IN no ballet, perhaps, are the resources of the Russians so characteristically and comprehensively displayed as in “Thamar.” In certain other spectacles particular aspects of their art receive more emphasis, are more acutely perceived. But in this barbaric legend from the far Caucasus their powers are revealed at their ripest and fullest. There is a “body,” a full-blooded vigour in this swift, fierce drama, and its vivid enactment, which bespeaks maturity. The miming, the dancing, the very mise-en-scène draw fire from quickened pulses, albeit so subordinated to controlling restraint, that of no ballet is it less possible to resolve into component elements the spontaneous, arresting whole. The ensemble is perfect. And what “Thamar” lacks in preciosity is compensated by abounding vitality.

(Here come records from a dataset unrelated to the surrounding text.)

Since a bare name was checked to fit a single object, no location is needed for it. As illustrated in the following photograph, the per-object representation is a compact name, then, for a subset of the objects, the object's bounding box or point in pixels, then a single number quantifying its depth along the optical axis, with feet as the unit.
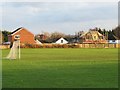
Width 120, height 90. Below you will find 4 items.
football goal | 104.47
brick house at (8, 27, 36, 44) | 346.74
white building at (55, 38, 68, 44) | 407.23
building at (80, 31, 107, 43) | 399.03
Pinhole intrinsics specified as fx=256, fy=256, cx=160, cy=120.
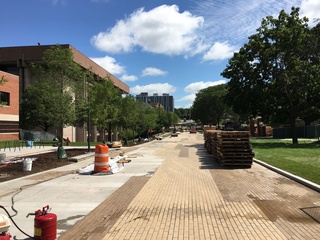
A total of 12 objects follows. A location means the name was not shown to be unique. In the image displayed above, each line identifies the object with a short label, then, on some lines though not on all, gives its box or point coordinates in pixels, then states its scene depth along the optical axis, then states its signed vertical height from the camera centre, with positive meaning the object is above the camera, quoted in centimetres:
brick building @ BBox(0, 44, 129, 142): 4268 +1160
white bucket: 1138 -160
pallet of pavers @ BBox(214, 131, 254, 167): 1246 -114
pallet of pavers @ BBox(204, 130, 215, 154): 1755 -105
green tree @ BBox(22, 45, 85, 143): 1711 +315
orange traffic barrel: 1062 -131
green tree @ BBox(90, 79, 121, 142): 2431 +248
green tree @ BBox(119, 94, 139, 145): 3506 +217
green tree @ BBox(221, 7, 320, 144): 2598 +559
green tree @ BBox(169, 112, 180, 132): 9944 +360
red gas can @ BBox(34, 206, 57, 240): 404 -154
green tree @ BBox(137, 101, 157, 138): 4256 +132
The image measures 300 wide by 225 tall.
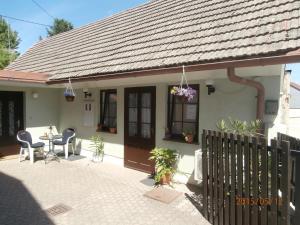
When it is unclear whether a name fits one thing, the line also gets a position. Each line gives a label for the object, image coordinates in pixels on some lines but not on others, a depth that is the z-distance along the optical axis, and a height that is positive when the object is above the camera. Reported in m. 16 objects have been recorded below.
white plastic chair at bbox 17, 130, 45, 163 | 9.11 -1.39
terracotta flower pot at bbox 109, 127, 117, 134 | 9.02 -0.86
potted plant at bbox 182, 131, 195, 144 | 6.84 -0.82
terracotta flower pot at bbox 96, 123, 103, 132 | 9.53 -0.81
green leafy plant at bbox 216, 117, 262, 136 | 5.14 -0.43
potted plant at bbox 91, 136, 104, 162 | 9.37 -1.57
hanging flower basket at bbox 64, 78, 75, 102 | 8.62 +0.31
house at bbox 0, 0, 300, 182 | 5.42 +0.73
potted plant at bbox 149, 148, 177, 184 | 6.86 -1.57
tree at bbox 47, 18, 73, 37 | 41.81 +12.44
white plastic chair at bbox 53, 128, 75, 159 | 9.74 -1.32
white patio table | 9.62 -1.62
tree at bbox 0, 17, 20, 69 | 33.84 +8.76
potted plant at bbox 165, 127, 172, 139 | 7.49 -0.79
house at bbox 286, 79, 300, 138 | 9.94 -0.24
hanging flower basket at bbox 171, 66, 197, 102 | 5.50 +0.26
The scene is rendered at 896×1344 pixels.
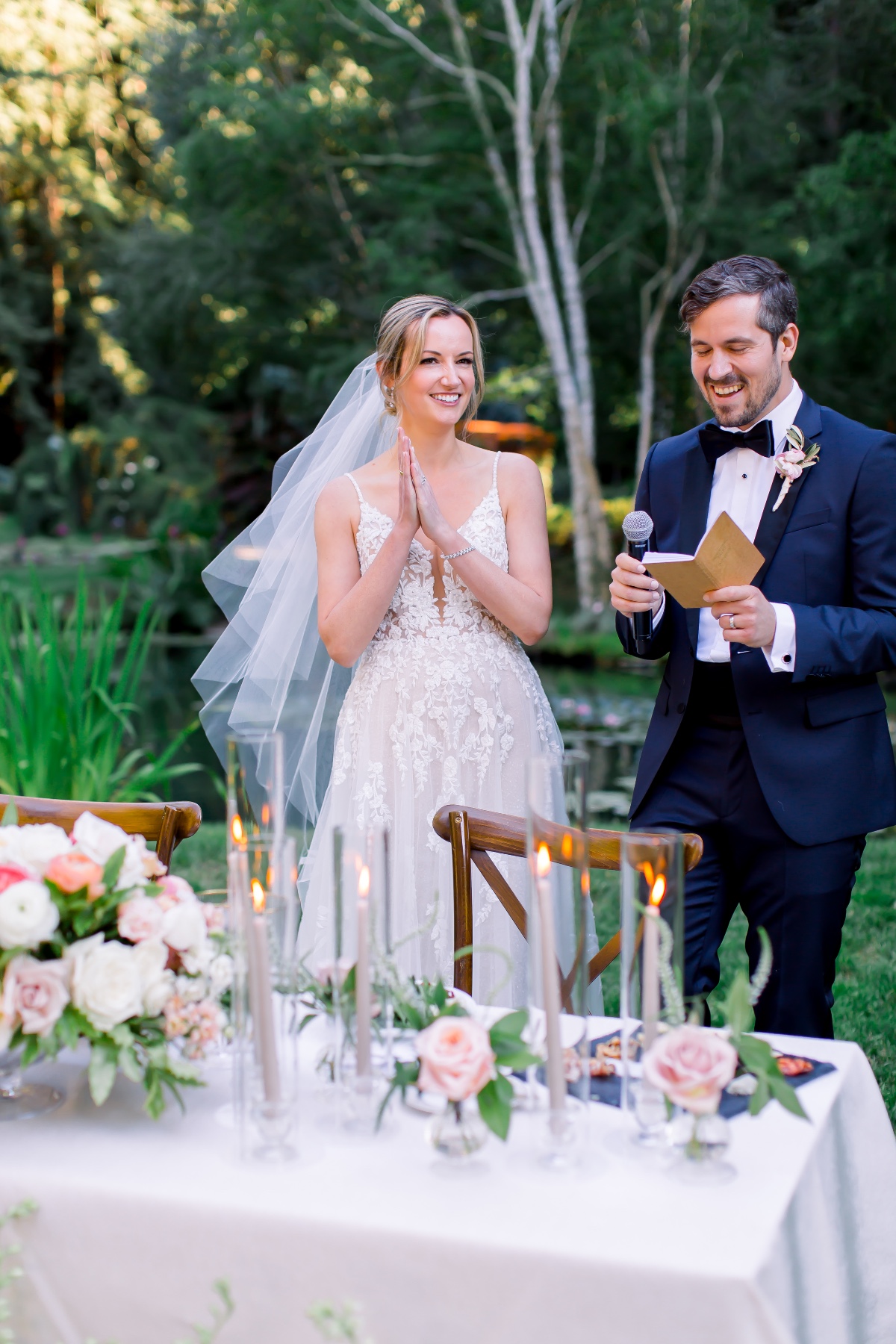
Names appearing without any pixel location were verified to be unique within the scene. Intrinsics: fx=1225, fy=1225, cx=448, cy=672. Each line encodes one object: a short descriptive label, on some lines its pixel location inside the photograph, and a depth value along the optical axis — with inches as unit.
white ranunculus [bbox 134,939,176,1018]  58.1
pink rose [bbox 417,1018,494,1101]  52.1
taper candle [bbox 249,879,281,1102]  54.1
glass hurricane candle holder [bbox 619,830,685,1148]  55.3
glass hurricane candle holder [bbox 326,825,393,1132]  56.0
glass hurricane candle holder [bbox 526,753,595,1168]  54.7
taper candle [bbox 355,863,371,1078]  55.6
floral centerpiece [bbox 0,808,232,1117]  57.1
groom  98.0
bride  119.0
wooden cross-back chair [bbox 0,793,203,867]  97.8
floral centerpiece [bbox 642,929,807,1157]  51.3
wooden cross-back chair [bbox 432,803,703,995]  94.0
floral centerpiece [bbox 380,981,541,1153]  52.2
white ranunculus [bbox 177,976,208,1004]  59.8
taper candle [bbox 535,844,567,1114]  54.2
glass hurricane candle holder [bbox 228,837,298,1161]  55.1
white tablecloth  47.8
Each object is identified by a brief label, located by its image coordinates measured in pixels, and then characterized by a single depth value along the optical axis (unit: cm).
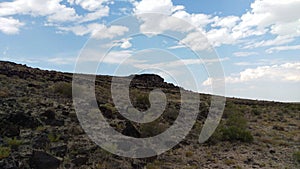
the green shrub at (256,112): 3288
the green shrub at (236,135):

It is possibly not mere fancy which suggests that in “Thamar” the Russians give peculiarly spontaneous vent to their artistic impulses. Western Europe has a proverb, which it would scarce be gallant to repeat here, anent the affinity between a Russian and a Tartar; and it would certainly seem as if to the presentment upon the stage of this old tale from the folk-lore of wild Georgia had gone a native appreciation—a relish—of all that it embodies, which must be wanting to the treatment of themes more conventional or exotic. Only in the wonderful exuberance of the crowded Moscow fair in “Pétrouchka” does one find again that subtle access of spontaneity and vitality which can derive from a national instinct alone.

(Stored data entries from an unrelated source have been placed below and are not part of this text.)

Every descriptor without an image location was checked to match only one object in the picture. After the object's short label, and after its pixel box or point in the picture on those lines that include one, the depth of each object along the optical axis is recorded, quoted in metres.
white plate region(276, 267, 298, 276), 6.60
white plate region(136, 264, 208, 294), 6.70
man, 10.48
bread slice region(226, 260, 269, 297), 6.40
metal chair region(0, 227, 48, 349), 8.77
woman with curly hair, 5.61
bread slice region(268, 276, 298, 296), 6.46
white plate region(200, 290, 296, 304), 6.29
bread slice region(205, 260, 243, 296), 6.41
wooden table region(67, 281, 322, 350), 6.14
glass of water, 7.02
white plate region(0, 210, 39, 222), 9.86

For the story of “Thamar” it seems there is some warrant in history. At least tradition reports that the castle, now in ruins, which stands in the gorge of Dariol, had once a royal mistress, whose inhospitable custom it was to lure unsuspecting strangers into her toils, and presently cause them to be hurled to destruction from a secret door giving upon a precipitous face of the rocky crag on which the castle is perched. What measure of historical fact is foundation for the legend, who shall say? Certain it is that the tale has lost nothing by the telling, in the handing down from one generation to another; that the lurid colours in which Queen Thamar’s character has been painted have lost nothing—have gained, indeed—in intensity. Yet, if time has not mellowed their barbaric crudity, at least it has arranged them decoratively. Romance has been busy at her loom, from which at length has issued a legend so cunningly woven as needs only the gorgeous embroidery of the Russians’ art to reach an apotheosis.

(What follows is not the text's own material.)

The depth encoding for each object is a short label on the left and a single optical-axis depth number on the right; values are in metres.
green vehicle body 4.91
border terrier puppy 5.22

The master hand of Léon Bakst has designed nothing more startling and impressive than the great chamber of the castle in which Queen Thamar holds perpetual court. By some wondrous trick of

his art he has induced a sense of height that leads the eye upward far beyond the proscenium’s limit, and creates a loftiness that seems to dwarf the figures grouped about the floor. Even more remarkable is the form and colouring of the decorations. Crude is the word that first presents itself, but crudity ill suggests the ultimate harmony of this astounding tableau. Violence is rather the note—violence of colour, violence of form: meet setting for such deeds of violence as are soon to be enacted. And as with the chamber, so with the dress of its occupants—the splendid, violent trappings of æsthetic barbarism. Nothing is subdued; it is the very occasion, as the spectator thrills to feel, for passions to be loosed, unbridled and untamed.

Something of the same inspiration seems to have prompted Balakirev’s music, which not only hurries the swift drama to its impending climax, but seems charged with a sensuous violence of its own that enhances, to a point of fascination almost dreadful, the orgy of passionate intoxication on the stage.

Thamar is an exciting experience. In the first few bars of the short prelude which precedes the rising of the curtain the note of mystery, of eerie phantasy, is struck. The listener is transported from reality to the region of legendary lore. To such strains would one choose to read of witchcraft and of magic spells; at least, the music has that degree of kinship with those voices of the elements which raise the hair with unfelt breath, and send a shiver through the stoutest heart.